Pourquoi est-il si difficile d'obtenir une augmentation de la lettre-clé ?
Faire croire qu'il suffirait de la demander pour l'obtenir est complètement démagogique.
Je crois au contraire que nous devons développer un argumentaire en béton. À la Fédération, nous travaillons actuellement pour trouver les leviers de cette augmentation. Mais il faut savoir que la Cnam en a peur car le nombre de professionnels augmente, et par conséquent, le nombre d’actes aussi. Donc la moindre augmentation de la lettre-clé aura un effet de masse important.
Pourtant, les besoins de soins augmentent aussi…
En effet, et il faut rappeler que la Sécurité sociale a été créée pour répondre aux besoins de soins des populations. Et je constate que malgré notre augmentation démographique, nous n’arrivons pas à répondre à tous les besoins sur le terrain. C’est ce que nous nous attachons à démontrer, avec l’aide d'une démographe en santé par exemple, qui sera présente lors des Assises que nous organisons la semaine prochaine [3].
Outre une augmentation du tarif conventionnel, quelles pistes propose la Fédération pour augmenter les revenus des kinésithérapeutes ?
Un autre moyen d’augmenter nos revenus, c’est de les sécuriser. Aujourd’hui, les professionnels ont peur des indus, et parfois sous-cotent leurs actes pour être tranquilles. Le système SCOR de scannérisation des ordonnances a permis une explosion des contrôles administratifs et des réclamations d’indus. Pire : l’avenant 5 a acté une refonte de la NGAP pour un meilleur suivi médico-économique. Ça n’ira donc pas en s'améliorant…
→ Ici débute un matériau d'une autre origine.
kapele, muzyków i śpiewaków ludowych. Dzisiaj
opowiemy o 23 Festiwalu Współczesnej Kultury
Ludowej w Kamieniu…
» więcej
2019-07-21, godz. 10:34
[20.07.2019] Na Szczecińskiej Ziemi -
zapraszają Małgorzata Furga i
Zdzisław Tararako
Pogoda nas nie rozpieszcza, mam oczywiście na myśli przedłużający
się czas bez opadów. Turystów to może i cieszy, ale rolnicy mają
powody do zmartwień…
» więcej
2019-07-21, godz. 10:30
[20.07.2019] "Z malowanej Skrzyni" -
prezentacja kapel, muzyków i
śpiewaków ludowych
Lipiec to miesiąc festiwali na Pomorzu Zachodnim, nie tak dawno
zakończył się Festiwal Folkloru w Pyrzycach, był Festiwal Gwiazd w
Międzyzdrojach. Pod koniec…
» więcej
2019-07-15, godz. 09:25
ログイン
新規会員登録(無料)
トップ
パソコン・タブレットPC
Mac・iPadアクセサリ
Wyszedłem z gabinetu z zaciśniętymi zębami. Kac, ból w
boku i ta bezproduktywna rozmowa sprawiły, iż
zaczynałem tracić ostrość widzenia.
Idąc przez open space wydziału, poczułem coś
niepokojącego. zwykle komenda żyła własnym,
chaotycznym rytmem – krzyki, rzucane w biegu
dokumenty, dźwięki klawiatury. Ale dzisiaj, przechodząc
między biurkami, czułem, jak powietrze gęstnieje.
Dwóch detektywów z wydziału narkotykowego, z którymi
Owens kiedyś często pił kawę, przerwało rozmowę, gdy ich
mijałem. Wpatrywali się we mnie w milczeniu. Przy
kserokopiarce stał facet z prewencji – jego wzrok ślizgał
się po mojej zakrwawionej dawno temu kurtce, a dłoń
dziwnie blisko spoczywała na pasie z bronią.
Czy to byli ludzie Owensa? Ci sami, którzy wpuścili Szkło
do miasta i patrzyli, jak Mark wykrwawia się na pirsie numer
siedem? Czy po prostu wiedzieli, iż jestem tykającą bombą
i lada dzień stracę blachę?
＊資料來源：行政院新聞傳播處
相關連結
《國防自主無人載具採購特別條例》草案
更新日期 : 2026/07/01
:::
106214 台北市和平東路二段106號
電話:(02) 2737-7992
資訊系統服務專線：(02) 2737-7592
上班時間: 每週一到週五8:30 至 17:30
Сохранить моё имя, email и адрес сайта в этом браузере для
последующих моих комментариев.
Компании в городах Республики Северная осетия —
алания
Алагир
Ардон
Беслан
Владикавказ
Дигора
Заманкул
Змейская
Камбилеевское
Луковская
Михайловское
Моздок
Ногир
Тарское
Cet avenant est signé, on ne peut plus s'y opposer. En revanche, à la Fédération, nous réfléchissons à ne pas lier la codification de l’acte à sa rémunération. Ainsi, moins de codes tarifaires, moins de risques d’indus ! En attendant, nous formons nos cadres syndicaux aux contentieux (une cinquantaine ont suivi notre formation en 2020) pour que les confrères ne se laissent pas faire face à des demandes d'indus parfois abusives. C’est aussi une manière de lutter pour l'amélioration des revenus des kinésithérapeutes.
Vous animez aussi la commission dédiée à la vie conventionnelle, pour exploiter d'autres pistes…
Nous travaillons sur tous les sujets qui peuvent nous apporter des améliorations conventionnelles : BDK, ROSP (prévu par l’avenant 5)… Cette commission vie conventionnelle est composée de 10 personnes, pour tirer le maximum des revenus conventionnels.
Pour autant, il existe d’autres façons d’améliorer la rémunération des kinésithérapeutes, comme l’action sur les charges, l’exercice non conventionné (tant décrié par certains…), et j’en passe. La force de la Fédération, c’est son collectif, qui permet de travailler dans la durée, sur plusieurs sujets, sans en négliger aucun.
[1] "Hausse spectaculaire du nombre de kinésithérapeutes en 20 ans : problème ou opportunité à saisir?", Kiné actualité n°1573 du 1er octobre 2020, page 49.
[2] A la FFMKR, les élus nationaux ne sont pas rémunérés. Ils perçoivent une indemnité pour perte de ressources lorsqu'ils consacrent une journée à la Fédération, et sont défrayés pour leurs billets de train ou d'avion lorsqu'ils sont amenés à se déplacer dans le cadre de leurs missions syndicales. Soyons clairs: il est bien plus rémunérateur de travailler dans son cabinet 5 jours sur 7 que de prendre des responsabilités syndicales.